CPT 99309 is a high-frequency nursing facility E/M code and a common audit target because the line between low, moderate, and high complexity subsequent care can be blurred by templated documentation and routine daily rounding patterns.

The compliance risk is usually not "missing a bullet point." It is coding above medical necessity, especially when progress notes repeat stable findings while billing remains at the moderate/high levels.

This 2026-focused guide is designed to make 99309 usage defensible by aligning coding decisions with the authoritative framework: the AMA's nursing facility E/M descriptors and time thresholds, and Medicare's claims-processing rules governing nursing facility billing patterns, frequency, and modifier use.

1. Definition and Clinical Scope of CPT 99309

CPT 99309 is defined as subsequent nursing facility care (per day) for the evaluation and management of a patient requiring a medically appropriate history and/or examination and moderate complexity medical decision making (MDM). When time is the controlling factor for selecting the code, 30 minutes of total time on the date of the encounter must be met or exceeded.

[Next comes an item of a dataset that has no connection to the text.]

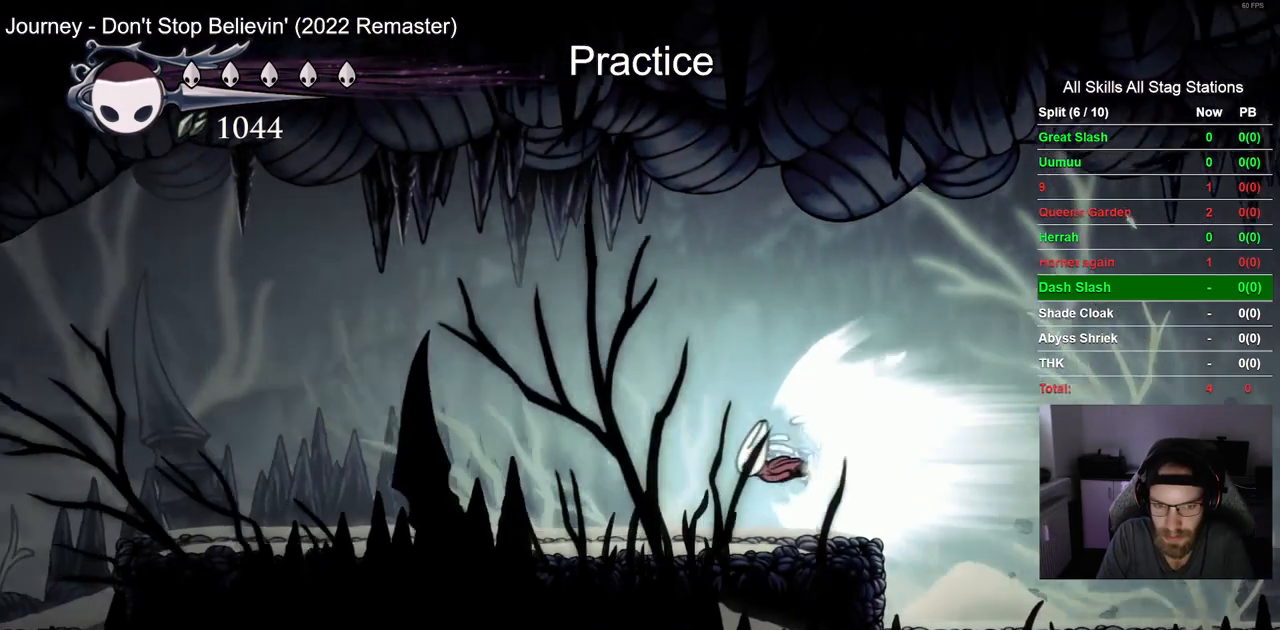
{"buttons": ["DPAD_LEFT"], "left_stick": "center", "right_stick": "center", "events": []}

Operationally, 99309 is used for follow-up care in a skilled nursing facility (SNF) or nursing facility when the patient's current clinical issues require a level of assessment and management greater than routine stable follow-up, but not at the highest "daily crisis/instability" level represented by 99310. The typical 99309 day includes one or more of the following patterns:

  • Moderate complexity problem management: Multiple active problems that require adjustment of therapy (for example, CHF diuretic titration with electrolyte monitoring, diabetes management with medication adjustment and monitoring needs).
  • New problem of moderate severity: A meaningful change in status requiring new evaluation (for example, new delirium requiring differential and workup planning).
  • Data and coordination burden: Review of labs/imaging and facility records that meaningfully influence the plan of care, with risk-based management decisions.

In practice, payers are not looking for "how long the note is." They are looking for whether the record supports why a moderate-complexity NF visit was needed on that date. Medicare contractors emphasize medical necessity and appropriate level selection when reviewing nursing facility E/M claims.

Practical boundary: A stable patient with "continue current plan" documentation day after day is rarely a defensible 99309 pattern. If the patient's condition and management are straightforward or low complexity, a lower-level subsequent code (99307 or 99308) is usually the compliant choice -- even if the charting system produces a long note.

2. How to Select 99309: MDM vs Time

CPT nursing facility E/M levels are selected by either (a) the complexity of MDM or (b) total time on the date of service, when time is used as the controlling factor. For 99309, the time threshold is 30 minutes.

2.1 Selecting 99309 by MDM (moderate complexity)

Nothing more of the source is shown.